Below are statements from UCS President Ken Kimmell and UCS Director of Strategy and Policy Alden Meyer.
“The administration’s announcement is impressive and ambitious given the current stalemate in Washington. But at the state level, we see greater bipartisanship and more ambitious emission reduction goals, which tells us that we can do more nationally.
“Carbon pricing programs in nine Northeast states and California have reduced emissions and generated investments in clean energy and energy efficiency, which are helping save consumers money. Renewable electricity standards, which are in place in 29 states and the District of Columbia, have spurred the growth of wind, solar and other forms of renewable energy across the country, while far-sighted federal standards and state financial incentives are putting more and more fuel efficient and clean cars on the road and reducing our dependence on oil.
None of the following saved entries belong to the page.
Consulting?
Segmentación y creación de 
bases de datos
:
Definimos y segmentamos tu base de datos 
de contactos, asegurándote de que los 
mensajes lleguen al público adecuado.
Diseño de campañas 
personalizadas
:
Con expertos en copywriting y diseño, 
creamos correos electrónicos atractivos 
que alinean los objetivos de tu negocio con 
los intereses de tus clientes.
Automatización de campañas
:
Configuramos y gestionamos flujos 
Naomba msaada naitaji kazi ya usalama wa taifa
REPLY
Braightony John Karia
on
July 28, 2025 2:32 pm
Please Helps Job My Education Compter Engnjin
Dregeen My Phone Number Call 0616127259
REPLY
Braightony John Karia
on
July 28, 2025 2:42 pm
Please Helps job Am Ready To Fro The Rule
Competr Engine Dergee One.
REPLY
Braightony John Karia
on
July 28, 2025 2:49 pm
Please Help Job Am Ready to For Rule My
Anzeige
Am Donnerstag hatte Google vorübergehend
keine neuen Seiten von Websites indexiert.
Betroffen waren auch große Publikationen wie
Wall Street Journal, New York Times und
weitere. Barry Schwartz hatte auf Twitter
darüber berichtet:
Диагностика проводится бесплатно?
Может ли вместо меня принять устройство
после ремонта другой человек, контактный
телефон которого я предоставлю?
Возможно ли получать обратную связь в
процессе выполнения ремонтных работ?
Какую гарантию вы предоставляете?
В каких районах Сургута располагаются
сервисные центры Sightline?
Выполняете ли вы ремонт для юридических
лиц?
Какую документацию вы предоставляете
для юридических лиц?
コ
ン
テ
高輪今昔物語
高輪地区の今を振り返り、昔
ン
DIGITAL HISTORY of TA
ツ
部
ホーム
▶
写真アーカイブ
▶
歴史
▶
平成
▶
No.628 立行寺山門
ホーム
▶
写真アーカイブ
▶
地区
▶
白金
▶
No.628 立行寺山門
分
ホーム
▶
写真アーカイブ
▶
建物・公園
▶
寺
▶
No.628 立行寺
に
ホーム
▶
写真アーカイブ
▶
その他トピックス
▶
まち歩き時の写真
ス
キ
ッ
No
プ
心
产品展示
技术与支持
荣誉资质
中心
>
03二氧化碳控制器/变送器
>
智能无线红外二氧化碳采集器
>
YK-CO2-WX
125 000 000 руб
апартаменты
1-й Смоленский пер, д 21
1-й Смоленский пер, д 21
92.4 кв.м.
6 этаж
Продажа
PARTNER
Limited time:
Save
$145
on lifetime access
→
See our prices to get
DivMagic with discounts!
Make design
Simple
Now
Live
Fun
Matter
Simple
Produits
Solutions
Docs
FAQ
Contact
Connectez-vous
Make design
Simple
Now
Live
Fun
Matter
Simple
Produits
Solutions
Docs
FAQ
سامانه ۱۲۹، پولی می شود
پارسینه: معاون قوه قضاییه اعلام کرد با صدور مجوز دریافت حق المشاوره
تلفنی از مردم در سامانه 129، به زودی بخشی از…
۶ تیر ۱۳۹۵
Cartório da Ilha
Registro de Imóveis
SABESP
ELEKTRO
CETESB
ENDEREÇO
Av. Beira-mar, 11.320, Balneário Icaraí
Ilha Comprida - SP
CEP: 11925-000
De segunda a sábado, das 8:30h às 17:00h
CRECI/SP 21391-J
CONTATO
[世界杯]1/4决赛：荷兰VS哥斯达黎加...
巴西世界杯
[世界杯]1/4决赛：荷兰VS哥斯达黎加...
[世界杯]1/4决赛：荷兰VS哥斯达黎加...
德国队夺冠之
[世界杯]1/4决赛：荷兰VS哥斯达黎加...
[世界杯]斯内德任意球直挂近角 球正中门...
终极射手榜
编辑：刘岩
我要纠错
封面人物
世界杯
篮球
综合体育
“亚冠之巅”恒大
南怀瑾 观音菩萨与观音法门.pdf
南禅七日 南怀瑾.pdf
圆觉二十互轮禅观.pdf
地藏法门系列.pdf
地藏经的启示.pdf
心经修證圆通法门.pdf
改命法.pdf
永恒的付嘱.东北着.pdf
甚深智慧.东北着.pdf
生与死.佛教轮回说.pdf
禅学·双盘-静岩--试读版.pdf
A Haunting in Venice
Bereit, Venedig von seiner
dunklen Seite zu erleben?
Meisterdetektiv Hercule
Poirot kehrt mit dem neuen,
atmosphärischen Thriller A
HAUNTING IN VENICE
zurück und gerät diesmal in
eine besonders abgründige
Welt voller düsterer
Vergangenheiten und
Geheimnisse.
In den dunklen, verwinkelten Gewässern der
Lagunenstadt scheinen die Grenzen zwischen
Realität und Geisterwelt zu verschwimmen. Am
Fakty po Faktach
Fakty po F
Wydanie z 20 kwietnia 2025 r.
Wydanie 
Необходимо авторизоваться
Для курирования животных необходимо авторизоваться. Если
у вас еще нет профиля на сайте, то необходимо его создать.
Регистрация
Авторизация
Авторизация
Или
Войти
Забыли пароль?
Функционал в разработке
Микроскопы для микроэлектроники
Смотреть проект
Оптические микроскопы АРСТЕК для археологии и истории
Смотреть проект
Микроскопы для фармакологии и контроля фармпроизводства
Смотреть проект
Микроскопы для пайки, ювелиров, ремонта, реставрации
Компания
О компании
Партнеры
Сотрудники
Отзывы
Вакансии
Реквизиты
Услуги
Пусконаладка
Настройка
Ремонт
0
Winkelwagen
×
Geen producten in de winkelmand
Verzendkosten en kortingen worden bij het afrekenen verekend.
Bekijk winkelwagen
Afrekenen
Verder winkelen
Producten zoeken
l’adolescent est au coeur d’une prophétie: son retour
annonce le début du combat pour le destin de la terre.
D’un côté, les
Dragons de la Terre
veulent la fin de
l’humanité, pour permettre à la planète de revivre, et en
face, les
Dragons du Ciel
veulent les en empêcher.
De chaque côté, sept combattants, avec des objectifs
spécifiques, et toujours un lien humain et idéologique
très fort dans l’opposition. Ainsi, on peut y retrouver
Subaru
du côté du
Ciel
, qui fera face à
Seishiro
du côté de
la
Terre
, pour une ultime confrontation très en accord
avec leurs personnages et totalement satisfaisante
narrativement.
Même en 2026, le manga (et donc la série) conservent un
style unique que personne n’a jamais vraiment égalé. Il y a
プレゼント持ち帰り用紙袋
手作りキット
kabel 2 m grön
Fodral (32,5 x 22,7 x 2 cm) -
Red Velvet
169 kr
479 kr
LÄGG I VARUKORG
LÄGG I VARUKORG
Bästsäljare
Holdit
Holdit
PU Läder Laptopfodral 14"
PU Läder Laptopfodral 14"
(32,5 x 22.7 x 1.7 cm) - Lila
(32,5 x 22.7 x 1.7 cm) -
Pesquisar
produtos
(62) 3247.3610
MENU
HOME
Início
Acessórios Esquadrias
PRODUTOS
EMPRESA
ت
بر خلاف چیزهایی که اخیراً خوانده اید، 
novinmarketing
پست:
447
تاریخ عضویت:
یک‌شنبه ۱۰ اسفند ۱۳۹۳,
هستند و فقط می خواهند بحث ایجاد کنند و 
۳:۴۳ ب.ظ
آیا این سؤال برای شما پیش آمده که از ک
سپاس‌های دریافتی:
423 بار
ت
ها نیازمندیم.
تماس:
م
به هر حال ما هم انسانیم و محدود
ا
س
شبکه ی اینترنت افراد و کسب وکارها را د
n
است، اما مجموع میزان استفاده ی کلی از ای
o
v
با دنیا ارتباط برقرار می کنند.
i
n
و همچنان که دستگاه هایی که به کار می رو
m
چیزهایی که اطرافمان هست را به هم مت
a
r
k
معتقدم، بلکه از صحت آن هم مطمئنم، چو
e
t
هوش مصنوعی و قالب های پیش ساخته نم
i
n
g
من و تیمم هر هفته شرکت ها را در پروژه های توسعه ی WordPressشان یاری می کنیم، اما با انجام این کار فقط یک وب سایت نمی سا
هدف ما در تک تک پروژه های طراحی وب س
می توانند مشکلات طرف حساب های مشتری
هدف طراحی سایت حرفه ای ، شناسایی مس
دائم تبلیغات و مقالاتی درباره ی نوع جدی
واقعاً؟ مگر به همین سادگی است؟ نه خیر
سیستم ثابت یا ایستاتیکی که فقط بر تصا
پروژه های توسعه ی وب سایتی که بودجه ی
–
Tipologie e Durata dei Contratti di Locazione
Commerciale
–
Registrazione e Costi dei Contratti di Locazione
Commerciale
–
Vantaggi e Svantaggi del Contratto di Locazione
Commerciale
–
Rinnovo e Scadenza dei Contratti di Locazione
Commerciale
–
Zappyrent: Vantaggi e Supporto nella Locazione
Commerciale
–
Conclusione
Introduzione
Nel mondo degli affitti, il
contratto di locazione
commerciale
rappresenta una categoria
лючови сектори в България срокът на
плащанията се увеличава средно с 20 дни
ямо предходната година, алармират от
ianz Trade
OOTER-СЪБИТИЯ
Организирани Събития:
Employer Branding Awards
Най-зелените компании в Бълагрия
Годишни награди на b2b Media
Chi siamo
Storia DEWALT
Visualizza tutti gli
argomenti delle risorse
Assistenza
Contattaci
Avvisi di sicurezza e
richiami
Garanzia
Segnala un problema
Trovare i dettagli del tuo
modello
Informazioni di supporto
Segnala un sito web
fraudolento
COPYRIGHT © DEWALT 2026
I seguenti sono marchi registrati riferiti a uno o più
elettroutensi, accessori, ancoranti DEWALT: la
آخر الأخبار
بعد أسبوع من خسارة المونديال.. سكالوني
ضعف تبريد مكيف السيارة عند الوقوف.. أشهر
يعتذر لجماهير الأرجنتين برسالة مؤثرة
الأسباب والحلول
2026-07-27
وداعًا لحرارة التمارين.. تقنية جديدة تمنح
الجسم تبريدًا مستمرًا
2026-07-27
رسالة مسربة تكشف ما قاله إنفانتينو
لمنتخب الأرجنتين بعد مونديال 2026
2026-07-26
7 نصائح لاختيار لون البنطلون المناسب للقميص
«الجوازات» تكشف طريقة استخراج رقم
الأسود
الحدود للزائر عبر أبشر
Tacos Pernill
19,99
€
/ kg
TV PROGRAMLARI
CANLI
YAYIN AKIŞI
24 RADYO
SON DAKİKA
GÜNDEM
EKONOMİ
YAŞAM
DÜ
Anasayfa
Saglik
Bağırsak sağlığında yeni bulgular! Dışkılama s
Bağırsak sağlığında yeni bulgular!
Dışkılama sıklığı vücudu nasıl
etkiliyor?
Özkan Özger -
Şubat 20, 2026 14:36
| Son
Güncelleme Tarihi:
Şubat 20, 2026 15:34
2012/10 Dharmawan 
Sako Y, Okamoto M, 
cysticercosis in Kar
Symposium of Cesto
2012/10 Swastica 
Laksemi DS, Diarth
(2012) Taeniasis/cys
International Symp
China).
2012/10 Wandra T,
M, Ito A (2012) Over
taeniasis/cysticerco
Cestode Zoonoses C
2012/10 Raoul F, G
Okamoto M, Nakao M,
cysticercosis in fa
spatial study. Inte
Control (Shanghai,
“The president’s announcement today not only shows leadership in the international negotiations, but also underscores his commitment to help spread these benefits to even more states across the country.”
“The U.S. proposal demonstrates real leadership, and should encourage other countries to put forward solid offers in the run-up to Paris. While the United States can and should do even more to reduce its emissions over the next decade, the U.S. offer is quite ambitious, given Congress’ unwillingness to take any action to deal with climate change. It underscores President Obama’s continued commitment to making full use of his existing authority to address the climate crisis.
“Meeting the goal put forward today will not only cut the carbon pollution that is endangering the climate, but will also reduce conventional pollutants that threaten public health and bolster the clean energy economy. All Americans will benefit as a result of today’s action.”